Junior Lord

No. 82
- Position: Wide receiver

Personal information
- Born: March 11, 1976 (age 49) Greenwich, Connecticut
- Height: 6 ft 3 in (1.91 m)
- Weight: 210 lb (95 kg)

Career information
- High school: Brunswick (CT)
- College: Guilford (NC)
- NFL draft: 1998: undrafted

Career history
- Washington Redskins (1998–1999)*; Pittsburgh Steelers (1999)*; Green Bay Packers (2000)*; Amsterdam Admirals (2000); Chicago Enforcers (2001); Orlando Predators (2001); Green Bay Packers (2001)*; Detroit Lions (2001)*; Orlando Predators (2002); Detroit Fury (2003–2004); Las Vegas Gladiators (2005–2006);
- * Offseason and/or practice squad member only
- Stats at ArenaFan.com

= Junior Lord =

American football player (born 1976)

Zechariah "Junior" Lord (born March 11, 1976) is an American former football wide receiver. He now is an owner of Jardin Dispensary in Las Vegas and is its chief marketing officer

==College career==
He attended Guilford College in North Carolina and played from 1994 to 1997. He holds the receiving records there. Was the 1st player in conference history to receive all conference four years in a row. Was named honorable mention All-American as a junior and All-American honors as a Senior.

==Professional career==
===NFL===
Lord entered the National Football League as a free agent in 1998, signing with the Washington Redskins. He would spend 1 season on their practice squad. In 1999, he was released from the Washington Redskins after final roster cuts during the preseason and signed on with the Pittsburgh Steelers to their practice squad. In 2000, he signed with the Green Bay Packers where he was allocated to the Amsterdam Admirals of NFL Europe. Coming out of college, Lord ran a solid 4.46 in the 40 yard dash which caught the attention on scouts due to his size.

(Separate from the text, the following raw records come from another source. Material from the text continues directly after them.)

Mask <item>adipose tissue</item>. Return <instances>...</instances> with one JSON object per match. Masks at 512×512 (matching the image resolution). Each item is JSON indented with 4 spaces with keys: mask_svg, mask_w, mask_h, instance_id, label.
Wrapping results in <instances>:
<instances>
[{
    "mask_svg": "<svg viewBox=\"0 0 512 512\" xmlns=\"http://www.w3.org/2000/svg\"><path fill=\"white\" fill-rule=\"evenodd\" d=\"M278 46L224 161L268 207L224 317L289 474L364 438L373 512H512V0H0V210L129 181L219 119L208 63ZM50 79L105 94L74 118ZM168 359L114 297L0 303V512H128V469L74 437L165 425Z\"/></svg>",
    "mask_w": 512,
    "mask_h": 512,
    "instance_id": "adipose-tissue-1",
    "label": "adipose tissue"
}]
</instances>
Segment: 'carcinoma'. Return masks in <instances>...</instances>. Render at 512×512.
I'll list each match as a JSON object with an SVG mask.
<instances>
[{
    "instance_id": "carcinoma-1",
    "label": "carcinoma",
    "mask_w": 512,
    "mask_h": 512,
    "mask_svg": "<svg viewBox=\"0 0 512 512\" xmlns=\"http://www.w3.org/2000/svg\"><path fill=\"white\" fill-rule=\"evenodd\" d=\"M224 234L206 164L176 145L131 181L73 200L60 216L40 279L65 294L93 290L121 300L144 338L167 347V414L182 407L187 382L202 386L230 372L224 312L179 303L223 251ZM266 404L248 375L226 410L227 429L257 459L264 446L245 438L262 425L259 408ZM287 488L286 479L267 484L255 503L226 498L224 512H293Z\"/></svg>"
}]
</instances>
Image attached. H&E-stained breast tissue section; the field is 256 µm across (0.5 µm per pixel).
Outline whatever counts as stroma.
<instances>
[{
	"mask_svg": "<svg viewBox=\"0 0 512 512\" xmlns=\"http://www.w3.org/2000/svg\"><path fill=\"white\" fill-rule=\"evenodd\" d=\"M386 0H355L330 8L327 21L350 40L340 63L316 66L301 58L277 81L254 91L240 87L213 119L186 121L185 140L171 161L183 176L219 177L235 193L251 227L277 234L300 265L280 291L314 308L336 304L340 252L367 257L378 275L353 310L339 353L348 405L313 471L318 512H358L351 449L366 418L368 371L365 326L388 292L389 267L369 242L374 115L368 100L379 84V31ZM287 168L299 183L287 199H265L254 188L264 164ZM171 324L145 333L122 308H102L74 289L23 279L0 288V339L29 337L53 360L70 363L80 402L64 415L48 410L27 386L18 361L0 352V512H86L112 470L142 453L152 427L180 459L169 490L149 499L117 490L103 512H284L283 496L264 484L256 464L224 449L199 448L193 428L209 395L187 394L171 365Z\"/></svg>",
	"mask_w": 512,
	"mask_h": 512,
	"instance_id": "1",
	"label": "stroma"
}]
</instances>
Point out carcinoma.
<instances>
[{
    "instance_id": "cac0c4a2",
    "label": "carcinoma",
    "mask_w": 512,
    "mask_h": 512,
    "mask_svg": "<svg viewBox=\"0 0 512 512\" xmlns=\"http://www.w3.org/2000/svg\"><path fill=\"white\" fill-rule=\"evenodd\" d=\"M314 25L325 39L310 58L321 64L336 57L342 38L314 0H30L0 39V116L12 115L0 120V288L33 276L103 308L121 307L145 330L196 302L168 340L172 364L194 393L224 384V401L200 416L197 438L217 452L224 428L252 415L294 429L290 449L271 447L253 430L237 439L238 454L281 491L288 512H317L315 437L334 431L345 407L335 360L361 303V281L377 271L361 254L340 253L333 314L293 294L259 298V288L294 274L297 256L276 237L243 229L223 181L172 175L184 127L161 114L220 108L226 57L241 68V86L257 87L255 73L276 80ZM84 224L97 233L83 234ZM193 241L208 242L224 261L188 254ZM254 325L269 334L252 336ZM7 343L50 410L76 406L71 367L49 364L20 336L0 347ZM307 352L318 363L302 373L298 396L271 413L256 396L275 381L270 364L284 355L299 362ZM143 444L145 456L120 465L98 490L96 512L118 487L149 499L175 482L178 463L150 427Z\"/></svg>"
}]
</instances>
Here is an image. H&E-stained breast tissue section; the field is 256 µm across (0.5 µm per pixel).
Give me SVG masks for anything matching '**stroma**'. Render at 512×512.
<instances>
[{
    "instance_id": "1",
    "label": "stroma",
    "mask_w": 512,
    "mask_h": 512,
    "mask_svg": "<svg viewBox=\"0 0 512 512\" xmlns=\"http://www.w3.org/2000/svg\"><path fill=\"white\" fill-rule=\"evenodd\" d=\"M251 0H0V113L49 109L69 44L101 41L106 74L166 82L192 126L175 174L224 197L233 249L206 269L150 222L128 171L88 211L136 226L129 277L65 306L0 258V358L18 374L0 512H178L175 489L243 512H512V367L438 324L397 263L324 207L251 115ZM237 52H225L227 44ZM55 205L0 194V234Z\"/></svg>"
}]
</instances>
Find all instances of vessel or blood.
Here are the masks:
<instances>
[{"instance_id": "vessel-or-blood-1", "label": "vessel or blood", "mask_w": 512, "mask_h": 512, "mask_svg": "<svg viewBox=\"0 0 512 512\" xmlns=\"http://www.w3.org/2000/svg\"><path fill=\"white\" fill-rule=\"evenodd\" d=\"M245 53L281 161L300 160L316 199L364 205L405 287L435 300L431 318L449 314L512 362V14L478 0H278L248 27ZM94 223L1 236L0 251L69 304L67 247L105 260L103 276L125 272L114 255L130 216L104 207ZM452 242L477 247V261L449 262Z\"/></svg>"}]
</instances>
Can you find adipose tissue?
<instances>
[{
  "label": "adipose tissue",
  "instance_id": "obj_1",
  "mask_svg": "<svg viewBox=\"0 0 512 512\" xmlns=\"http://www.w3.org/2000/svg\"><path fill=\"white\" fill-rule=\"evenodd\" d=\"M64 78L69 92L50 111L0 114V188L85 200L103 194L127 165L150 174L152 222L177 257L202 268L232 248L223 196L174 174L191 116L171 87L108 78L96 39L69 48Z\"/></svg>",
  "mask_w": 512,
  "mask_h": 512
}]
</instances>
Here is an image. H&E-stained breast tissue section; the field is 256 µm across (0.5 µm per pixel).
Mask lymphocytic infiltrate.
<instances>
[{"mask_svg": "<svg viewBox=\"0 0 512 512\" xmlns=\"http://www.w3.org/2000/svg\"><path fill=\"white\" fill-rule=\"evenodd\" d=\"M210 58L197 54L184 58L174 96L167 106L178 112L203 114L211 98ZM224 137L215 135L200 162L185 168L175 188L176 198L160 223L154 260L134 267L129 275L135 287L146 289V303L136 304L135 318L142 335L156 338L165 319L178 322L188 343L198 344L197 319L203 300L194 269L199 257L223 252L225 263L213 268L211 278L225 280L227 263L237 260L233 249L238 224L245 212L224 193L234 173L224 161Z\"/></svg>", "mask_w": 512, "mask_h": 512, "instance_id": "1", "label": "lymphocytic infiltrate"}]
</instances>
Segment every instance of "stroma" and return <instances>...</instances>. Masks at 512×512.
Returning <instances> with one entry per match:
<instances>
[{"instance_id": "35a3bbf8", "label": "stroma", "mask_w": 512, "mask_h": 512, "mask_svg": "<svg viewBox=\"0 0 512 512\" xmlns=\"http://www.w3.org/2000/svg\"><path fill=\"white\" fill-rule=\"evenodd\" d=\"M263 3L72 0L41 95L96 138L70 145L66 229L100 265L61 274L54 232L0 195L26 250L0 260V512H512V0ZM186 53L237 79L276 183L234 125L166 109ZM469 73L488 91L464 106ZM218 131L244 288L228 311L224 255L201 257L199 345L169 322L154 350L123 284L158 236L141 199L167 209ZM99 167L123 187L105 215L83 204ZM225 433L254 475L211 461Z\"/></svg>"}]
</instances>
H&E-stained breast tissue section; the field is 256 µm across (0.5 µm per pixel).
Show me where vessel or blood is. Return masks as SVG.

He also jumped well recording a 37.5 inch vertical jump.

===XFL===
Lord played in the only season of the XFL being selected by the Chicago Enforcers in the 2001 XFL draft.

===AFL===
Lord started his Arena Football League career by playing 2 seasons (2001–2002) for the Orlando Predators. He would go on to play for the Detroit Fury (2003–2004) and the Las Vegas Gladiators (2005–2006).